Introduction
The specific genesis of, The Live Creature and Ethereal Things, was my family’s move to suburban Chicago. I found myself an outsider in a town where I knew no one. This created in me a heightened awareness of how I looked and how people looked at me. I began to experience a conscious and constant feeling of being on display.
The images chronicle the people that pass in and out of my daily life, including both friends and family, but are primarily comprised of strangers I approach on the street. My interests lie in exploring, in both a physical and emotional sense, the ways in which people choose to present themselves, and their environment, when they know they are going to be on display. Specifically focusing on the nature of longing, vulnerability, self-consciousness and image as a construction.
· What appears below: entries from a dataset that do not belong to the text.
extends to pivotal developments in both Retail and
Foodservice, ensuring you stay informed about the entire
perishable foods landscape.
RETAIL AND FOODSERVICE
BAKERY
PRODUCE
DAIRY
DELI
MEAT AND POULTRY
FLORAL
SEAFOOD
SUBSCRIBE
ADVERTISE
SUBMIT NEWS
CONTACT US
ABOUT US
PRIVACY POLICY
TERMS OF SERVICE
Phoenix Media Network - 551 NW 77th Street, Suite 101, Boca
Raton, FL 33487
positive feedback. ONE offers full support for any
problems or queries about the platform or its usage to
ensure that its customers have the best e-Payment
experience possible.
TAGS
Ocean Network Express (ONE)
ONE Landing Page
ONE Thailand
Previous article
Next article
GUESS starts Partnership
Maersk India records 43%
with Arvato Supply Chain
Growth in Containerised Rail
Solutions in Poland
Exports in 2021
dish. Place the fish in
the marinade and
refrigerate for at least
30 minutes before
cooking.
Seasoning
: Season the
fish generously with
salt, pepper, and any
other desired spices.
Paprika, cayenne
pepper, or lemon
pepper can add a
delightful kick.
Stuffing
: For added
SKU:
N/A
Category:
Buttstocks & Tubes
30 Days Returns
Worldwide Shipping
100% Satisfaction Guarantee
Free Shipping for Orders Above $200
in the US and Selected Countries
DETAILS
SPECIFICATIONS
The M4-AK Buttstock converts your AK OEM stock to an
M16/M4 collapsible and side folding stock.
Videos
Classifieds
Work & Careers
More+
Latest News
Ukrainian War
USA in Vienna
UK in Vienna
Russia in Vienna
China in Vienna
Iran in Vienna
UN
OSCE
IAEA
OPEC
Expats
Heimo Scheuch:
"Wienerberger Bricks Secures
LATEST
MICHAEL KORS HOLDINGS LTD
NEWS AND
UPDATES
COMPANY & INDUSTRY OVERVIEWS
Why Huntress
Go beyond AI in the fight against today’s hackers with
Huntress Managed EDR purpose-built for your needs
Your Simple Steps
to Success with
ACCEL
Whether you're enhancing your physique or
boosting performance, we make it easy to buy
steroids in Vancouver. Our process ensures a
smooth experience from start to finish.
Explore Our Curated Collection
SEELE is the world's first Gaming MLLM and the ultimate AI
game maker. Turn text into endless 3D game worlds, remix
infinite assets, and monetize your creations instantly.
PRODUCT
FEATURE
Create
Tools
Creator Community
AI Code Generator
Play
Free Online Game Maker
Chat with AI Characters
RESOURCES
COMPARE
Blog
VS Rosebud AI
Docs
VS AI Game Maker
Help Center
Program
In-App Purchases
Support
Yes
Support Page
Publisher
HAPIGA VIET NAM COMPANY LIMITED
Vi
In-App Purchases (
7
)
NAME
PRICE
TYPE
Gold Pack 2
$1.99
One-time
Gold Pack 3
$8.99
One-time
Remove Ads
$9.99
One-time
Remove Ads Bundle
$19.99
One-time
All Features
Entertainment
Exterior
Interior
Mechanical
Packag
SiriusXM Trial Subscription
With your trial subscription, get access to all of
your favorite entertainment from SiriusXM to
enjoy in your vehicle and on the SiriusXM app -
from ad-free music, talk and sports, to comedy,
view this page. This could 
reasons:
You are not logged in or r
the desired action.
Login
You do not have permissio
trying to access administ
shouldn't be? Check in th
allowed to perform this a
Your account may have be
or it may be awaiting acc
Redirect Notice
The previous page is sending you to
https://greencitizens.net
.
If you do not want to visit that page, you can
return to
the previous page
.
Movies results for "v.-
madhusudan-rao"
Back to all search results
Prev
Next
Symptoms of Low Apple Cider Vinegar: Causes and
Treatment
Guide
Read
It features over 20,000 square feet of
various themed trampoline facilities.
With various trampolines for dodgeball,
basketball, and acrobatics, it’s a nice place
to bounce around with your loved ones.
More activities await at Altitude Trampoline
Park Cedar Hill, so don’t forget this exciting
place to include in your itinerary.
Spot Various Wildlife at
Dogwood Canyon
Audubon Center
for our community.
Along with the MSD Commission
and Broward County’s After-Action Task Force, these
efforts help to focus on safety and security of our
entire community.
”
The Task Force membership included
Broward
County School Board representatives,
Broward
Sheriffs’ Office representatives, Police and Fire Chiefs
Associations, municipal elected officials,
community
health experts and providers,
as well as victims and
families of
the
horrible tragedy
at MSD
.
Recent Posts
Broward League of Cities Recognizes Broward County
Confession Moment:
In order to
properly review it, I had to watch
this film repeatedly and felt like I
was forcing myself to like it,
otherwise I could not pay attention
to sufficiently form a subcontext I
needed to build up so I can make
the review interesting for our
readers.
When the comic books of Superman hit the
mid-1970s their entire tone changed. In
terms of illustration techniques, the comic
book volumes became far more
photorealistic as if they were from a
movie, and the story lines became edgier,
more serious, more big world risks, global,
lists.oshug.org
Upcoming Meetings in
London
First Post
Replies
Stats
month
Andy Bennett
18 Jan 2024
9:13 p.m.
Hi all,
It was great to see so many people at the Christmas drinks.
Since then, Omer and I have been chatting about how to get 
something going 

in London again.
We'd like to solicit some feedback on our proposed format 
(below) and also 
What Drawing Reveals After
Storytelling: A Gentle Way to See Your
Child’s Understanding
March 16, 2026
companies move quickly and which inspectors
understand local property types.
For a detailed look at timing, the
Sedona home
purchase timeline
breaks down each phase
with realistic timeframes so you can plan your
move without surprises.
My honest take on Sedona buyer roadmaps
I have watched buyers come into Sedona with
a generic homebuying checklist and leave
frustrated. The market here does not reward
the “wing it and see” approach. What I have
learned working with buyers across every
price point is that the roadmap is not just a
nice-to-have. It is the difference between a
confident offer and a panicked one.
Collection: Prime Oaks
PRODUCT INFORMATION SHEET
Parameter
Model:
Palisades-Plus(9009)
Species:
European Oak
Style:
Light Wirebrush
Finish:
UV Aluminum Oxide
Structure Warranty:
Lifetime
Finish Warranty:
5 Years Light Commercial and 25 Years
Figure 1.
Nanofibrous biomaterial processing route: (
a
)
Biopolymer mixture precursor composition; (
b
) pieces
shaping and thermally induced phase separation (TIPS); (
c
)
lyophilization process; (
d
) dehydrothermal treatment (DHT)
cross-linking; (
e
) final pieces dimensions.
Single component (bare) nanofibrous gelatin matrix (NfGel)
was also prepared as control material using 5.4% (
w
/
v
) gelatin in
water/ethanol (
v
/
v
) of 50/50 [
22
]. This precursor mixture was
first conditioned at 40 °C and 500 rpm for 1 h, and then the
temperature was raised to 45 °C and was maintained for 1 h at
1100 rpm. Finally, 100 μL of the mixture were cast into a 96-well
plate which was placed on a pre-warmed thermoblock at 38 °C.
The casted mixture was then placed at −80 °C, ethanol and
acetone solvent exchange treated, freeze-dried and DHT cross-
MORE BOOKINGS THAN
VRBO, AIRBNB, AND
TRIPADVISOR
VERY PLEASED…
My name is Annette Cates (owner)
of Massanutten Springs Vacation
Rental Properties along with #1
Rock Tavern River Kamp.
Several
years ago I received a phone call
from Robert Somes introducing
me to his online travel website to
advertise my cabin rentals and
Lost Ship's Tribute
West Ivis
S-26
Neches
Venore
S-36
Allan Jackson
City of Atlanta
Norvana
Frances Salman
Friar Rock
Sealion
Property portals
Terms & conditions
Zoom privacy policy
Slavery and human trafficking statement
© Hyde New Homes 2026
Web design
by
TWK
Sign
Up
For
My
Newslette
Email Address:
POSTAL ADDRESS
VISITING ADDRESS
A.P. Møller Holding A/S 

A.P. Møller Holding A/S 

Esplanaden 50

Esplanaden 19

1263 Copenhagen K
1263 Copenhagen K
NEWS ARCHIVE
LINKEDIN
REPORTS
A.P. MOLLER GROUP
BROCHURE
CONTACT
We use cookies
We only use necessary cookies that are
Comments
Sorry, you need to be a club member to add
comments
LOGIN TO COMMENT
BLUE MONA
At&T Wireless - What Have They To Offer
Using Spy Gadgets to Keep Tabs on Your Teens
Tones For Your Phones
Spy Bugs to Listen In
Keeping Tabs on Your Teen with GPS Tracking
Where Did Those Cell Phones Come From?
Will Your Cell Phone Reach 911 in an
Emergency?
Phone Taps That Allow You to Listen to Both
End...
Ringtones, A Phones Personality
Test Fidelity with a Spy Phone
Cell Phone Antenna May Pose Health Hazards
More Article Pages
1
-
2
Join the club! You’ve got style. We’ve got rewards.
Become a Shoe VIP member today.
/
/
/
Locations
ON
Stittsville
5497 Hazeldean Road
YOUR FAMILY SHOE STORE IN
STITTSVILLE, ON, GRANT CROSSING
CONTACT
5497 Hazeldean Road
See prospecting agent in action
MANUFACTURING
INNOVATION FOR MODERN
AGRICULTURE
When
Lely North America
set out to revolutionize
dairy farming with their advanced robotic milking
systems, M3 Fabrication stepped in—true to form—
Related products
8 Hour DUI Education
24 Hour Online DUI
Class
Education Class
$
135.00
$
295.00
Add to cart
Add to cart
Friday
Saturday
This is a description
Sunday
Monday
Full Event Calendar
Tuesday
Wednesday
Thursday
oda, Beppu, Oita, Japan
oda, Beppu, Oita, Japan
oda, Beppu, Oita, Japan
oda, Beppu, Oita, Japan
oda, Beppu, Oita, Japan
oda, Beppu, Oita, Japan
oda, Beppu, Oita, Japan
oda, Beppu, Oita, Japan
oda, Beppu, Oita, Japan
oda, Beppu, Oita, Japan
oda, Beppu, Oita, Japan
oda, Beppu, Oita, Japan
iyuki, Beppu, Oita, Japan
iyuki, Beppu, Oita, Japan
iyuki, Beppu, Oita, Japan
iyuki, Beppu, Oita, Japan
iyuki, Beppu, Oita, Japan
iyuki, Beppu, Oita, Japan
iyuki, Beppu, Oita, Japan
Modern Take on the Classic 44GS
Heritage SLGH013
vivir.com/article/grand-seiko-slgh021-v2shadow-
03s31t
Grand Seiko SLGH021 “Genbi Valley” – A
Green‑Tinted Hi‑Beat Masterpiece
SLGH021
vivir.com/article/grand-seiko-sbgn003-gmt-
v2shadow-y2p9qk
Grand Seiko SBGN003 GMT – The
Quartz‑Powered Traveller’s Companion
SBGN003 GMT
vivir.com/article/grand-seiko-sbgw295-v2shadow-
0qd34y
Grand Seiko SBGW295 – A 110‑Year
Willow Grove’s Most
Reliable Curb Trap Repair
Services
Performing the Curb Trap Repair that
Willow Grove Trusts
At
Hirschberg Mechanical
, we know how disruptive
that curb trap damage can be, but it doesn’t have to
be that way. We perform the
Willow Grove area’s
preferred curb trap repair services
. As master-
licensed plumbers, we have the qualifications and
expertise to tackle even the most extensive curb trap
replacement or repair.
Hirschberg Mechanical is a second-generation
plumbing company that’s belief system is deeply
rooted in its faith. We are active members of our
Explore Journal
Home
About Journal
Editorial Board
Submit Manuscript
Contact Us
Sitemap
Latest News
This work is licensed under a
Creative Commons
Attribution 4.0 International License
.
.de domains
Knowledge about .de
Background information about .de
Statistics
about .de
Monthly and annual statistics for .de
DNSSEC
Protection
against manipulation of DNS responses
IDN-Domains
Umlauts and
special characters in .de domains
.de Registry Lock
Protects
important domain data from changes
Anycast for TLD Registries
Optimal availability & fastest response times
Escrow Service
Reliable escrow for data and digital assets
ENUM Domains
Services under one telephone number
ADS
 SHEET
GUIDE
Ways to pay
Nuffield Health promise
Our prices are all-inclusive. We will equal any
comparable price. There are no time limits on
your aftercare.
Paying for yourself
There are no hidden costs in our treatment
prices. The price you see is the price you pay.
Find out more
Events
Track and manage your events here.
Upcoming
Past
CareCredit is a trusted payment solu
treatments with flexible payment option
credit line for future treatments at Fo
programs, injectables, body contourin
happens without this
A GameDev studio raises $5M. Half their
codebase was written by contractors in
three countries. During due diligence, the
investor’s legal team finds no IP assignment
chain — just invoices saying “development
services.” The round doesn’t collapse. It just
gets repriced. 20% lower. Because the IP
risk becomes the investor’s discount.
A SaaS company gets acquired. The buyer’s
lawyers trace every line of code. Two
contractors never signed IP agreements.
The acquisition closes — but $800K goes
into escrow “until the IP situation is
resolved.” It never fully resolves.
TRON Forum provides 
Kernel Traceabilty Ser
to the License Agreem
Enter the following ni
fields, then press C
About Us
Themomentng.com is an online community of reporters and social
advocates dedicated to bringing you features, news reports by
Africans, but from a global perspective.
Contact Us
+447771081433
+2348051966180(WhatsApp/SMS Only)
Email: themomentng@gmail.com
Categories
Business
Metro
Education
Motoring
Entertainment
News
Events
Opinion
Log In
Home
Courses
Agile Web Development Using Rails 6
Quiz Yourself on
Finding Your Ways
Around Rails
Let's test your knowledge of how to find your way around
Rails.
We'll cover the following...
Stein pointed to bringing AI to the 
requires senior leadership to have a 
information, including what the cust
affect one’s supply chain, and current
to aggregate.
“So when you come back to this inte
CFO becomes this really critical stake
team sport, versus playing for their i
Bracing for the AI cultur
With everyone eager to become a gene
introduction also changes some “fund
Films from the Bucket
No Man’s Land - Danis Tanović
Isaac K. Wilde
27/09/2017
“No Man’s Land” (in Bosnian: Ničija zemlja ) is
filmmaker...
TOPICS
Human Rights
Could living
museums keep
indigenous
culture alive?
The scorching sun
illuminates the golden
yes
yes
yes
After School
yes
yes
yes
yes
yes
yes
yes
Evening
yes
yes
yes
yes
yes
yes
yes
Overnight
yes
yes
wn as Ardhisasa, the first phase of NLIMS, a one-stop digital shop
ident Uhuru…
As a culture now in the age of facebook and social networking, we are aware of our projected selves in a new way and the methods by which photographs can be used to shape people’s perceptions. Stylistically, the images are inspired by European society portraits, which similarly to the modern facebook page, present an idealized version of the individual and convey a sense of the sitter as part of a tableau created to be examined. There exists simultaneously the person that we are and the person we want to be, our self-presentation often dealing more with aspirations than reality. Each subject is allowed to dress in any way they would like and choose a setting they feel comfortable in, but the final image is a negotiation between my vision of the individual and the image of themselves they are working to project. At the end of the photo session, I give each subject the opportunity to write down a dream, although they are not required to do so. The dream statements allow for a parallel declaration to be made solely by the subjects, in the form of words rather than through their image. The meaning of “dream” is left up to the subjects to determine.